Punching the bag has been my tai chi, my yoga.When I let my hands go, I feel all tension and negative thoughts go with them. I transfer everything into that swinging, sixty-pound sack; it must be pure evil by now, a black hole of bad karma, with its true weight approaching immeasurable, because, let’s face it, mad, bad, and sad weigh a fuck of a lot more than glad. These are things you notice in your step, in every movement, in fact, when you have to carry them around year after year.
So three times a week I slip out the back door with my hands taped, from my knuckles up to just past my wrists, and with a pair of sparring gloves slipped over the wraps. I probably should wear twelve-ounce gloves to prevent knuckle separation, but then I’d lose what little feeling of speed I enjoy. Besides, my hands are already screwed from decades of gripping shovels and clutching paving stones, the tendons and ligaments stretched to their limits under the constant parade of loaded wheelbarrows.
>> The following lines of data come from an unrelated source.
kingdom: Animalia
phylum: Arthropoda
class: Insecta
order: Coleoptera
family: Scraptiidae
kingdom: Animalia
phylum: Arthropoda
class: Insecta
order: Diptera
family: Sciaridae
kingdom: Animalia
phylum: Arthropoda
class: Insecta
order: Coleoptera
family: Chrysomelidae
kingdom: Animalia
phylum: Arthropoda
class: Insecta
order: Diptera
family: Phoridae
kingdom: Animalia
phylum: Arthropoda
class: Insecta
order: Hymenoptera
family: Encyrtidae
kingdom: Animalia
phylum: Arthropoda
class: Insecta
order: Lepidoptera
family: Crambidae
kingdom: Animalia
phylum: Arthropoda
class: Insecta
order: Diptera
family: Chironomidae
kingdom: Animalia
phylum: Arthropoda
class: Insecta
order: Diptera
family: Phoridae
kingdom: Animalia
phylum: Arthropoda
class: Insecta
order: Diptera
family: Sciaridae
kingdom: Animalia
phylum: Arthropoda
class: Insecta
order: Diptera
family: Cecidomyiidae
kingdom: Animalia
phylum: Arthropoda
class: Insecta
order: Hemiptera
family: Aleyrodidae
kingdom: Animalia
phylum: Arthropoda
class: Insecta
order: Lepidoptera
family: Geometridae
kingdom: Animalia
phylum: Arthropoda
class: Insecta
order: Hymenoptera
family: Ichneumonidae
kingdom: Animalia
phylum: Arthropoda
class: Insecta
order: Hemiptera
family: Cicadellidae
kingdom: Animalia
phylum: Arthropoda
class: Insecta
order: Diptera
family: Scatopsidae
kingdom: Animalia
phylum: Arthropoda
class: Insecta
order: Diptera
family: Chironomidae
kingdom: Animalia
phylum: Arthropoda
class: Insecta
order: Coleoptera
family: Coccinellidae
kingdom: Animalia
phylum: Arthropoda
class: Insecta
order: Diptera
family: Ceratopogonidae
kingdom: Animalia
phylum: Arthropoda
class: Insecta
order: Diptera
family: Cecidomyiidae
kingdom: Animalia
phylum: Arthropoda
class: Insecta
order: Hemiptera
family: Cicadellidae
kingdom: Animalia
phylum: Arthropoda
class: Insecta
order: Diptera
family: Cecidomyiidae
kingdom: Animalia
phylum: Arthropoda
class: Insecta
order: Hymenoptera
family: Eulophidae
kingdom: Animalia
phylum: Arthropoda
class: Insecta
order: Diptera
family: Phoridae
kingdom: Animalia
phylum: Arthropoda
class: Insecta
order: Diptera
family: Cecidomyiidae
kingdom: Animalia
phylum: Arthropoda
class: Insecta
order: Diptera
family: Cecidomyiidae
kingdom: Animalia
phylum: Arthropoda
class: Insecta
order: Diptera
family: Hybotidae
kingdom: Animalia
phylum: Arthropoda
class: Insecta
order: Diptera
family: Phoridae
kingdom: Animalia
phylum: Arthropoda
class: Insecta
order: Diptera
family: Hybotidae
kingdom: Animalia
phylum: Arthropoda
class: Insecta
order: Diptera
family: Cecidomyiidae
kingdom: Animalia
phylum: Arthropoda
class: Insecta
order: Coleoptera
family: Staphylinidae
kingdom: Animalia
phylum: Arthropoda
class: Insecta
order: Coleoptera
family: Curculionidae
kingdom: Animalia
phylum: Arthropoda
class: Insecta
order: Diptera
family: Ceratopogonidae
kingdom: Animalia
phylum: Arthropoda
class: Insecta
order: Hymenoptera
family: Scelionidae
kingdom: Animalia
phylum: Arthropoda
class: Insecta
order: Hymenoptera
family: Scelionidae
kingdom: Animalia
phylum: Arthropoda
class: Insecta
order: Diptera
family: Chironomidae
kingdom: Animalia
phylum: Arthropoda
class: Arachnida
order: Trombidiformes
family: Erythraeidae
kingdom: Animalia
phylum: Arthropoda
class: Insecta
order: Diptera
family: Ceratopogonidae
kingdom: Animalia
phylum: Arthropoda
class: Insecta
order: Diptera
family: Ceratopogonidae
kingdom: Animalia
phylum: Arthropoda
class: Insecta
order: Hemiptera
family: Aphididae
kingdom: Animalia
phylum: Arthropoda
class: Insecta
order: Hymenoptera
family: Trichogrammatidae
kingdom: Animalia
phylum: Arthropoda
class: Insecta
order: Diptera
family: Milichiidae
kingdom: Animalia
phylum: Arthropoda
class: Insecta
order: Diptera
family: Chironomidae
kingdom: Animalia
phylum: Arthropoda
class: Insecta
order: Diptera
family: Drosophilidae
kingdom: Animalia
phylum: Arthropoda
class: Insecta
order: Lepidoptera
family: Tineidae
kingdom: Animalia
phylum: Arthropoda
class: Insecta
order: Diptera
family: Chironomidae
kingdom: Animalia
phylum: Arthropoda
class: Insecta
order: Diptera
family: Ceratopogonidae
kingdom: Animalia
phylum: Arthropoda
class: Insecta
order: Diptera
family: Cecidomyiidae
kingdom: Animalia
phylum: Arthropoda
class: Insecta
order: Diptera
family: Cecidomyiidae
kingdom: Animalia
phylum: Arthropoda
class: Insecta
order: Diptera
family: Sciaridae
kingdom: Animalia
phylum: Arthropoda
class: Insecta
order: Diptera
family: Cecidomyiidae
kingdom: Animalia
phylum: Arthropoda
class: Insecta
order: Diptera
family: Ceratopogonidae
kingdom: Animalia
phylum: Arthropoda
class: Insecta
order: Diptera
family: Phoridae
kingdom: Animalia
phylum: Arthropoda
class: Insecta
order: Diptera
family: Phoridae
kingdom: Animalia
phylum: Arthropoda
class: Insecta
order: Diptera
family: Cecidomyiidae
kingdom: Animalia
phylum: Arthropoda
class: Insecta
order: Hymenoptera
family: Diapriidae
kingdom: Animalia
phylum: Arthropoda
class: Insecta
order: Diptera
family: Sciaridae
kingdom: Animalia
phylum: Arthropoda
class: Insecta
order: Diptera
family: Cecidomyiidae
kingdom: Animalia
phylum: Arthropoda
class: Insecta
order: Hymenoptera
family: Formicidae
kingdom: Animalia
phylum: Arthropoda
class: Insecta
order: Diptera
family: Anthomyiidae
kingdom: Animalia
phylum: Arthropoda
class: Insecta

My choice of exercise must seem pathetic, I know. A forty-five-year-old labourer does not tattoo a sagging, duct-taped heavy bag with the rattattattatt of a ring craftsman.As I lumber around the garage, the sound of my slow-motion combinations squeeze, muffled and wet, from under the half-closed roll-down door: poop, poop, pause for a beat, poop, poop, poop. Then sucking sounds, the desperate sounds of the catching of lost breath, follow, as if the creature within is pre-emphysematous (and all bets are off on that).
From the street, passersby peering down our lane would hear these strange noises and see the doughy legs and shuffling feet of a heavy-set white man, the garage-band equivalent of an aging Chuck Wepner, as he performed his slow, awkward dance around the bottom of a swaying cylinder in preparation for some non-existent fight.
This is what my neighbour, Simon Weir, sees too, when he peeks out his kitchen window each Wednesday evening, with his nose crinkled and his forehead V’d as he drinks in my vulgar display. I’ve caught him looking this way, rearing back from his partially open curtains too late as I ducked under the garage door and into the driveway in search of fresh air on those muggy, dusky summer nights.
When you throw in the fact that the music tapes I find my rhythm to out there, the Pearl Jam/Roxy Music/Pixies mixes (not to mention a round or two of the newer breed: Moby and Fat Boy Slim), stick a thumb in the eye of his Glen Gould sensibilities, of course there’s going to be friction. But what can you do? Our troubles lie far deeper than our musical tastes.
This became obvious the week he moved in, no, the day he moved in ... hold on, the hour he moved in three years ago this summer. Although our houses are detached, our garages aren’t; they’re semis, and we access them through a shared driveway that flares out into our separate backyard properties. The garages themselves straddle the property line, but, as with our tastes, property lines aren’t really our problem either.